Possession, or management of goods on behalf of others will no longer be seen as grounds for a claim, only full legal title.
HMRC have announced a significant change in the way rules are implemented. With effect from July 15th 2019, an importer will not be allowed to recover VAT paid at import, unless they own the goods concerned.
This is regardless of them being the importer of record, holding relevant customs documentation, or using the goods for a clear business purpose.
Toll operators have been an HMRC concern for a while and will be affected, although the same could apply to a range of service providers. Manufacturers who import, modify and re-export may also have an issue.

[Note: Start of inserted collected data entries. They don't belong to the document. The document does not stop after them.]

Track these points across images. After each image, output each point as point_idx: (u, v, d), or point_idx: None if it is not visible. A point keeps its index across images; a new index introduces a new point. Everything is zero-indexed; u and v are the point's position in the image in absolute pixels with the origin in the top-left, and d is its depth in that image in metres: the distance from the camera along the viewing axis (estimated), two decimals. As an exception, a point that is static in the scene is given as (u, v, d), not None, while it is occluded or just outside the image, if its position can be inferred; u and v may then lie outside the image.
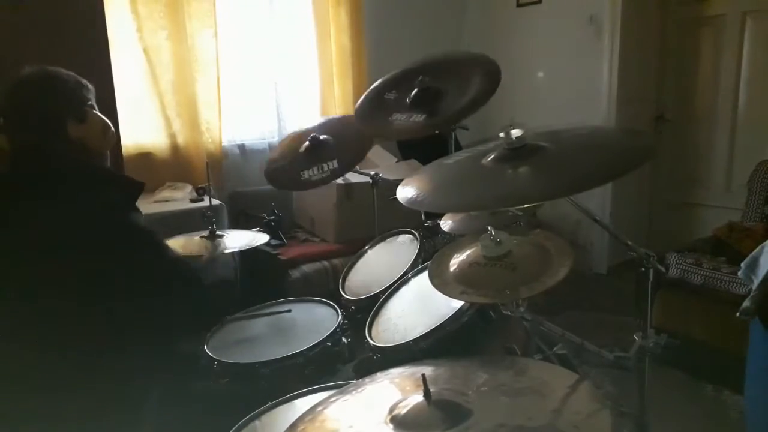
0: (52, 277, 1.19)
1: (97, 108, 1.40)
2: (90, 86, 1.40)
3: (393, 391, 0.99)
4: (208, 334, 1.65)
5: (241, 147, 3.64)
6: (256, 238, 1.96)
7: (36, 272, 1.19)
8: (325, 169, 1.74)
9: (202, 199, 2.92)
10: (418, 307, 1.50)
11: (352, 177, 3.06)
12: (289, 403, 1.31)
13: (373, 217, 2.12)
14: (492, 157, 1.05)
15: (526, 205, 1.34)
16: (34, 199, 1.24)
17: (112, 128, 1.41)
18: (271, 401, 1.30)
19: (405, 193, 1.08)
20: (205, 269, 1.72)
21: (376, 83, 1.86)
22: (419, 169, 1.24)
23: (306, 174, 1.75)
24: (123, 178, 1.42)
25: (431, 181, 1.14)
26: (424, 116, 1.61)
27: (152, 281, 1.28)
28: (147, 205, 2.86)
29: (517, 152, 1.02)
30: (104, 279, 1.20)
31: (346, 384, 1.09)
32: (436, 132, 1.74)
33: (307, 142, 1.81)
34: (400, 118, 1.66)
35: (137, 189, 1.37)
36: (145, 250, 1.29)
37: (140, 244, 1.29)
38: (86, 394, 1.19)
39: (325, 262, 3.07)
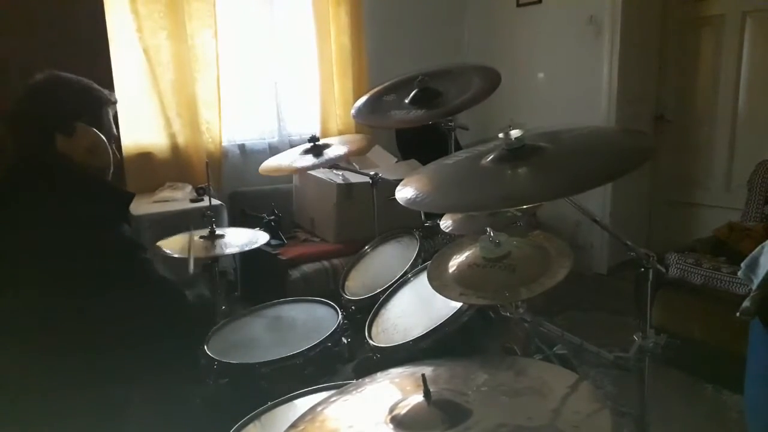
0: (31, 281, 1.19)
1: (103, 121, 1.37)
2: (106, 97, 1.38)
3: (393, 391, 0.99)
4: (208, 335, 1.65)
5: (241, 147, 3.64)
6: (256, 236, 1.96)
7: (18, 275, 1.20)
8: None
9: (202, 199, 2.92)
10: (418, 307, 1.50)
11: (352, 177, 3.07)
12: (289, 403, 1.30)
13: (373, 217, 2.13)
14: (491, 157, 1.05)
15: (525, 206, 1.34)
16: (23, 202, 1.24)
17: (103, 146, 1.36)
18: (270, 401, 1.30)
19: (404, 193, 1.08)
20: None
21: (373, 90, 1.86)
22: (418, 169, 1.23)
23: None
24: (111, 189, 1.40)
25: (430, 181, 1.14)
26: (423, 111, 1.61)
27: (132, 294, 1.27)
28: (147, 205, 2.86)
29: (516, 153, 1.02)
30: (83, 288, 1.20)
31: (346, 384, 1.09)
32: (435, 126, 1.73)
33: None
34: (399, 114, 1.66)
35: (126, 200, 1.36)
36: (126, 264, 1.28)
37: (121, 258, 1.28)
38: (66, 397, 1.19)
39: (325, 262, 3.07)
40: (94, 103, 1.36)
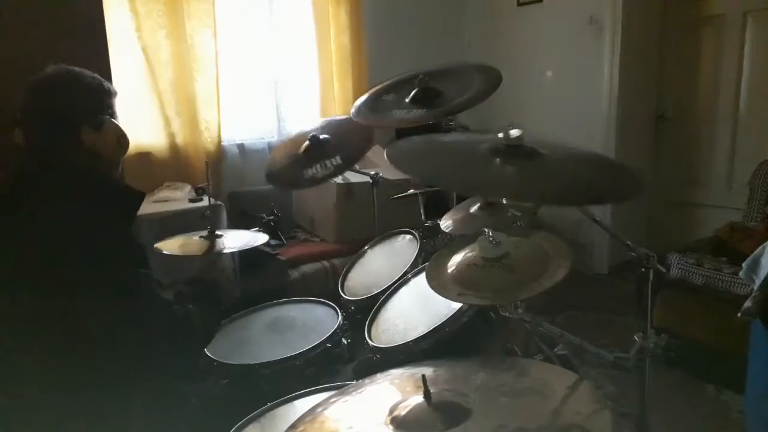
0: (37, 279, 1.18)
1: (116, 114, 1.38)
2: (113, 90, 1.38)
3: (393, 391, 0.99)
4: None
5: (241, 147, 3.64)
6: (255, 238, 1.95)
7: (26, 272, 1.19)
8: (329, 165, 1.71)
9: (202, 199, 2.91)
10: (418, 308, 1.49)
11: (352, 177, 3.06)
12: (288, 404, 1.30)
13: (373, 217, 2.12)
14: (487, 145, 1.05)
15: (525, 204, 1.33)
16: (36, 200, 1.24)
17: (127, 138, 1.39)
18: (270, 402, 1.30)
19: (393, 150, 1.07)
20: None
21: (373, 90, 1.85)
22: (414, 138, 1.21)
23: (309, 172, 1.73)
24: (124, 188, 1.39)
25: (420, 149, 1.13)
26: (423, 110, 1.61)
27: (133, 297, 1.26)
28: (146, 205, 2.84)
29: (511, 150, 1.02)
30: (87, 288, 1.20)
31: (346, 385, 1.08)
32: (435, 126, 1.73)
33: (307, 142, 1.80)
34: (399, 113, 1.66)
35: (138, 200, 1.35)
36: (131, 266, 1.28)
37: (128, 259, 1.28)
38: (68, 400, 1.19)
39: (325, 262, 3.07)
40: (107, 96, 1.36)
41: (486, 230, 1.18)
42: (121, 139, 1.37)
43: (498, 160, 1.01)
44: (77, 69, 1.33)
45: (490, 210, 1.71)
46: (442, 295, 1.16)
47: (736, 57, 3.50)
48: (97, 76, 1.35)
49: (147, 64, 3.18)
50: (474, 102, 1.61)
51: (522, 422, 0.84)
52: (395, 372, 1.07)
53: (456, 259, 1.23)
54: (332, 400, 1.01)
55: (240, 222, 3.23)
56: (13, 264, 1.21)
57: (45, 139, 1.28)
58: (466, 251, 1.23)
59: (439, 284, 1.18)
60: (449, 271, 1.21)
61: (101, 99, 1.34)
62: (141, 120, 3.22)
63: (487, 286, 1.12)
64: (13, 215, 1.24)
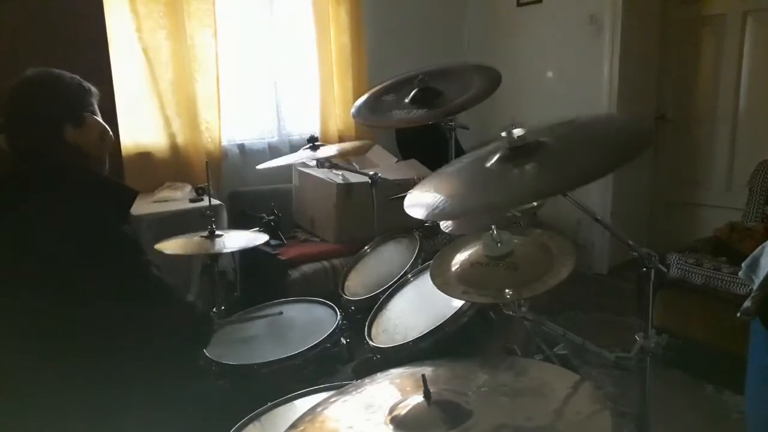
0: (33, 280, 1.18)
1: (98, 113, 1.39)
2: (93, 90, 1.40)
3: (393, 391, 0.99)
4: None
5: (241, 147, 3.64)
6: (255, 238, 1.96)
7: (20, 274, 1.19)
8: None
9: (202, 199, 2.91)
10: (418, 308, 1.49)
11: (352, 177, 3.06)
12: (288, 404, 1.30)
13: (373, 217, 2.12)
14: (495, 159, 1.05)
15: (528, 204, 1.33)
16: (27, 201, 1.24)
17: (110, 134, 1.40)
18: (269, 402, 1.30)
19: (419, 209, 1.06)
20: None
21: (373, 90, 1.85)
22: (422, 181, 1.21)
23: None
24: (116, 185, 1.40)
25: (442, 190, 1.12)
26: (423, 110, 1.61)
27: (131, 294, 1.26)
28: (146, 205, 2.85)
29: (518, 151, 1.02)
30: (84, 286, 1.20)
31: (346, 384, 1.08)
32: (435, 126, 1.72)
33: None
34: (399, 114, 1.66)
35: (130, 197, 1.36)
36: (126, 263, 1.28)
37: (122, 256, 1.28)
38: (66, 399, 1.19)
39: (325, 262, 3.06)
40: (88, 94, 1.37)
41: (492, 228, 1.17)
42: (104, 134, 1.37)
43: (511, 166, 1.01)
44: (56, 70, 1.34)
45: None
46: (447, 293, 1.16)
47: (736, 57, 3.50)
48: (76, 76, 1.37)
49: (147, 64, 3.18)
50: (474, 102, 1.61)
51: (522, 422, 0.84)
52: (395, 371, 1.07)
53: (460, 258, 1.23)
54: (332, 399, 1.01)
55: (240, 222, 3.24)
56: (8, 264, 1.22)
57: (30, 140, 1.29)
58: (471, 249, 1.23)
59: (443, 282, 1.18)
60: (453, 269, 1.21)
61: (82, 97, 1.35)
62: (141, 120, 3.21)
63: (490, 284, 1.12)
64: (4, 217, 1.25)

Whilst in the current situation, the above will not apply to imports from the EU, this could change with Brexit on the horizon.
Change Or No Change
HMRC introduced the amended view via Customs Brief 2 (2019) which explains how the law should always have applied. In essence, that legal title to goods is the only basis for being able to reclaim import VAT.
So there is no change as such, although HMRC acknowledge their guidance was not clear. Entire business models have been built on the previously understood basis, in general without any intention to wrongly claim.
Whilst those models may need to be altered, unless there was no entitlement to a claim, or there has been a double claim, historic cases will not be pursued.
There is no government revenue benefit in the amended regime, nor assistance for business. For some, admin levels and cashflow will be impacted. Neither will title having passed to a different UK company help, they would have to claim.
Being able to set aside thoughts on previous claims is at least a help and as always, business will adapt. For a proportion of specialist providers, time spent gaining advice on business structure may be useful.
In terms of wider application, the team at Dynamic International will keep our clients informed and assist in any way we can.